(Collected data)
====

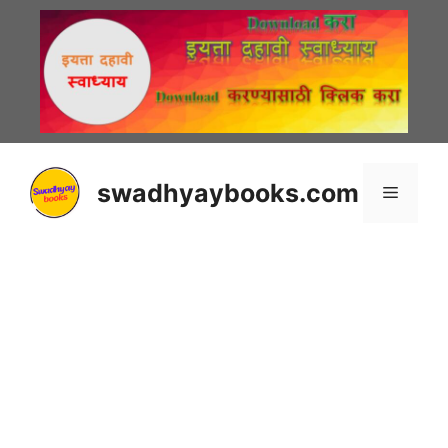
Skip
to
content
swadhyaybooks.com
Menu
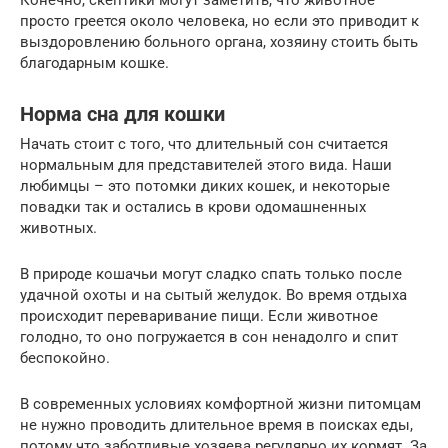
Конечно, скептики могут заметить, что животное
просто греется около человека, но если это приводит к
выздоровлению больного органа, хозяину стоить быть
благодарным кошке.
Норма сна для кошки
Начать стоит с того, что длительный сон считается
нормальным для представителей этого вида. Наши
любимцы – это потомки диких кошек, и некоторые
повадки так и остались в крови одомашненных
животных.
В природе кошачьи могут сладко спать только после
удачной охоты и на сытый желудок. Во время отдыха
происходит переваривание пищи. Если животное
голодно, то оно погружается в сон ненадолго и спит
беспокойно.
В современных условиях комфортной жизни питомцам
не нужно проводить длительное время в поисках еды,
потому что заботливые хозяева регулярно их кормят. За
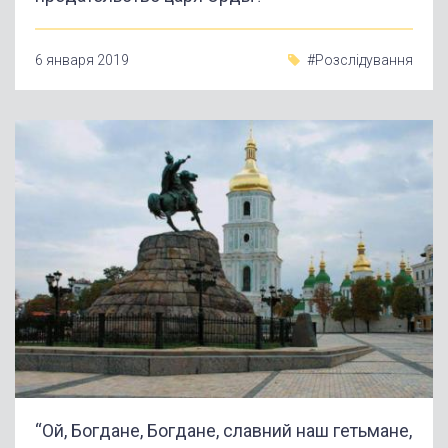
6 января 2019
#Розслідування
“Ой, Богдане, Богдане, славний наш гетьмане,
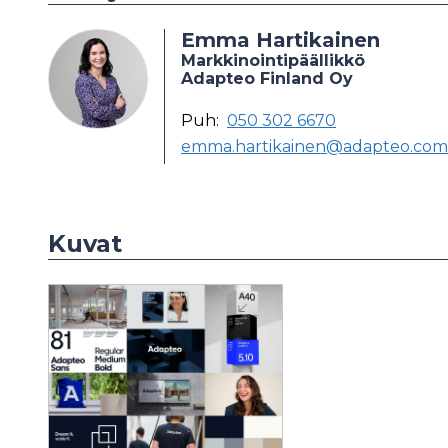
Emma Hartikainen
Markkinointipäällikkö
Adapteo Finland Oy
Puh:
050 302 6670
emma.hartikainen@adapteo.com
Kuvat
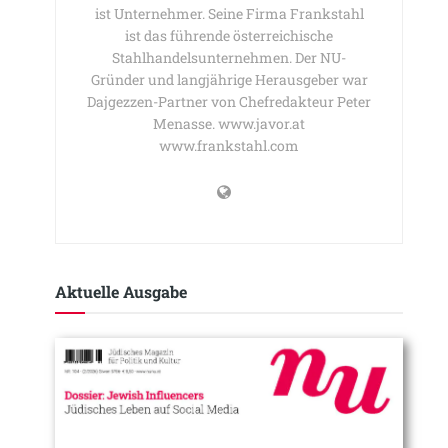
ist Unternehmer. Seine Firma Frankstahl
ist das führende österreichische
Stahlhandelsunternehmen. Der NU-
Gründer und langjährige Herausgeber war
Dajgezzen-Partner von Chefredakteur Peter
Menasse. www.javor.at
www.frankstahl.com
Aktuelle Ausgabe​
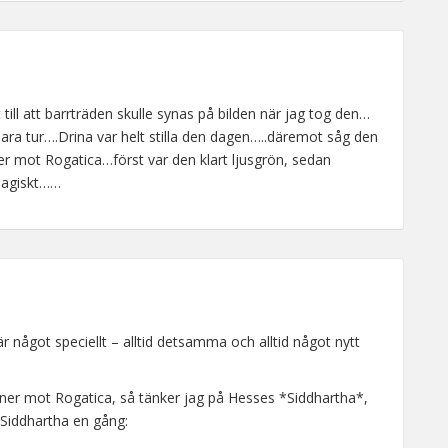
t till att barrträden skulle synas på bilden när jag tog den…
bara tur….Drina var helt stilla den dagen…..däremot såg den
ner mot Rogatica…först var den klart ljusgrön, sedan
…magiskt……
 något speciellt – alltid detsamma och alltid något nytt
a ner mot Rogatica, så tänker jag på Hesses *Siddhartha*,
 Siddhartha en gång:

====

● **REQUIREMENT**
Retype the data above exactly; pictures are not part of the copy.

● **FINISHED EXERCISE**
Skip
to
content
swadhyaybooks.com
Menu
Конечно, скептики могут заметить, что животное
просто греется около человека, но если это приводит к
выздоровлению больного органа, хозяину стоить быть
благодарным кошке.
Норма сна для кошки
Начать стоит с того, что длительный сон считается
нормальным для представителей этого вида. Наши
любимцы – это потомки диких кошек, и некоторые
повадки так и остались в крови одомашненных
животных.
В природе кошачьи могут сладко спать только после
удачной охоты и на сытый желудок. Во время отдыха
происходит переваривание пищи. Если животное
голодно, то оно погружается в сон ненадолго и спит
беспокойно.
В современных условиях комфортной жизни питомцам
не нужно проводить длительное время в поисках еды,
потому что заботливые хозяева регулярно их кормят. За
6 января 2019
#Розслідування
“Ой, Богдане, Богдане, славний наш гетьмане,
Emma Hartikainen
Markkinointipäällikkö
Adapteo Finland Oy
Puh:
050 302 6670
emma.hartikainen@adapteo.com
Kuvat
ist Unternehmer. Seine Firma Frankstahl
ist das führende österreichische
Stahlhandelsunternehmen. Der NU-
Gründer und langjährige Herausgeber war
Dajgezzen-Partner von Chefredakteur Peter
Menasse. www.javor.at
www.frankstahl.com
Aktuelle Ausgabe​
t till att barrträden skulle synas på bilden när jag tog den…
bara tur….Drina var helt stilla den dagen…..däremot såg den
ner mot Rogatica…först var den klart ljusgrön, sedan
…magiskt……
 något speciellt – alltid detsamma och alltid något nytt
a ner mot Rogatica, så tänker jag på Hesses *Siddhartha*,
 Siddhartha en gång:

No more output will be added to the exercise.